**Directive**
Print every one of the records below word for word, leaving out the pictures.

**Source material**
####################

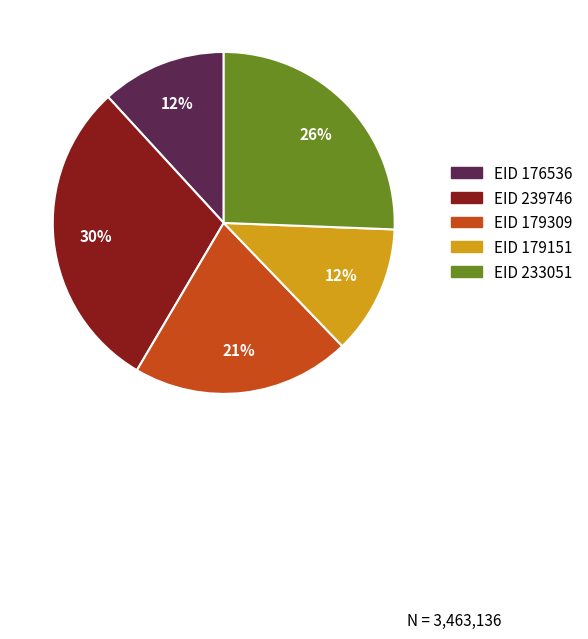

Does EID 176536 represent more than half of the total?

No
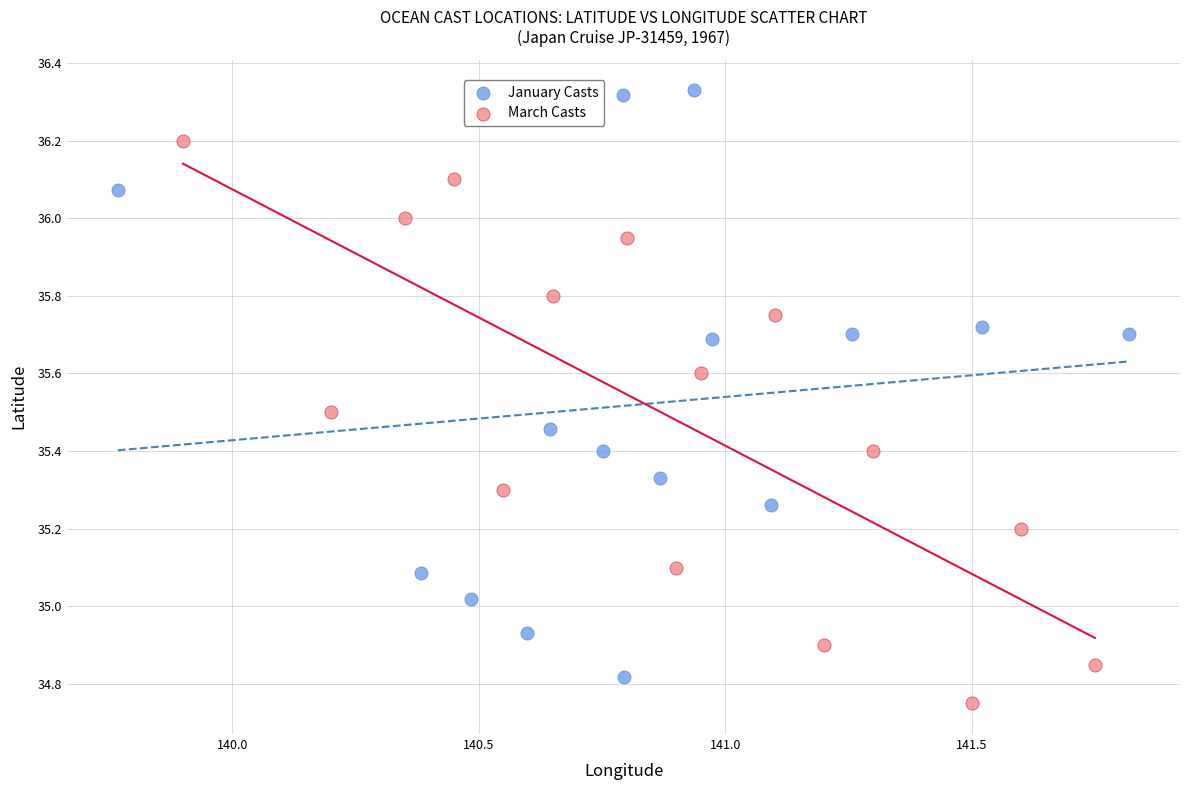

Which series reaches the maximum Y coordinate?

January Casts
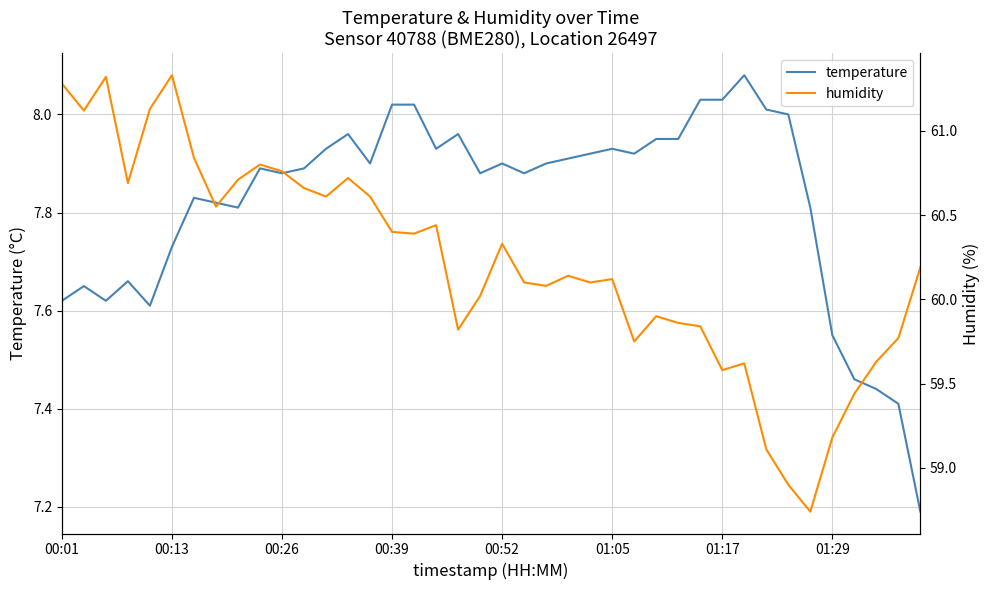

Rank the categories by humidity value from lowest to highest.

34, 33, 32, 35, 36, 30, 31, 37, 26, 38, 18, 29, 28, 27, 19, 22, 21, 24, 25, 23, 39, 20, 16, 15, 17, 01:29, 12, 14, 11, 00:39, 8, 13, 10, 9, 01:17, 00:13, 00:52, 00:01, 00:26, 01:05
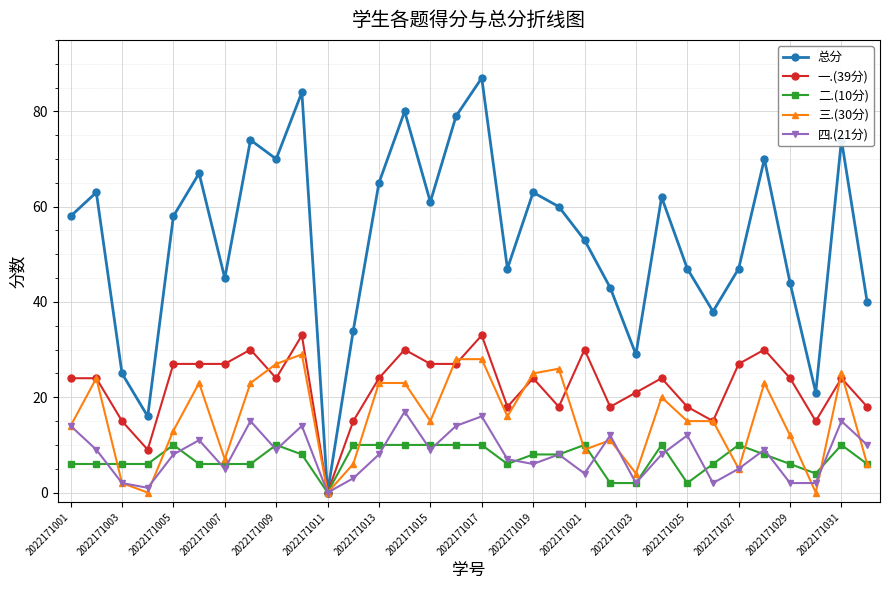

At how many categories does at least one series exceed 41?

24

####################

**Reply to the exercise**
Does EID 176536 represent more than half of the total?

No

Which series reaches the maximum Y coordinate?

January Casts

Rank the categories by humidity value from lowest to highest.

34, 33, 32, 35, 36, 30, 31, 37, 26, 38, 18, 29, 28, 27, 19, 22, 21, 24, 25, 23, 39, 20, 16, 15, 17, 01:29, 12, 14, 11, 00:39, 8, 13, 10, 9, 01:17, 00:13, 00:52, 00:01, 00:26, 01:05

At how many categories does at least one series exceed 41?

24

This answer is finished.